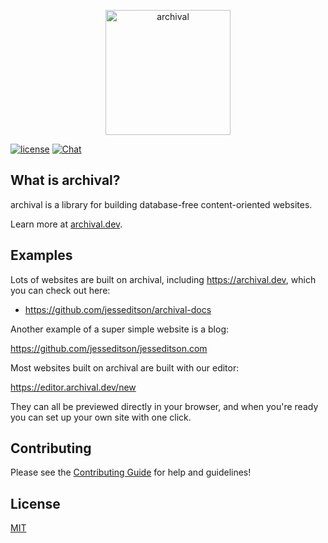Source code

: <a href="https://archival.dev">
<p align="center">
  <img src="https://archival.dev/img/header.png" alt="archival" height="200px">
</p>
</a>

[![license](https://img.shields.io/crates/l/archival)](LICENSE.md) [![Chat](https://img.shields.io/discord/1257848212744568853?label=chat&logo=discord)](https://archival.dev/chat.html)

## What is archival?

archival is a library for building database-free content-oriented websites.

Learn more at [archival.dev](https://archival.dev).

## Examples

Lots of websites are built on archival, including https://archival.dev, which you can check out here:

- https://github.com/jesseditson/archival-docs

Another example of a super simple website is a blog:

https://github.com/jesseditson/jesseditson.com

Most websites built on archival are built with our editor:

https://editor.archival.dev/new

They can all be previewed directly in your browser, and when you're ready you can set up your own site with one click.

## Contributing

Please see the [Contributing Guide](CONTRIBUTING.md) for help and guidelines!

## License

[MIT](LICENSE.md)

###

## Aim of the task
Could you show every line of the listing that holds the string "Contributing"?

## Problem solution
## Contributing
Please see the [Contributing Guide](CONTRIBUTING.md) for help and guidelines!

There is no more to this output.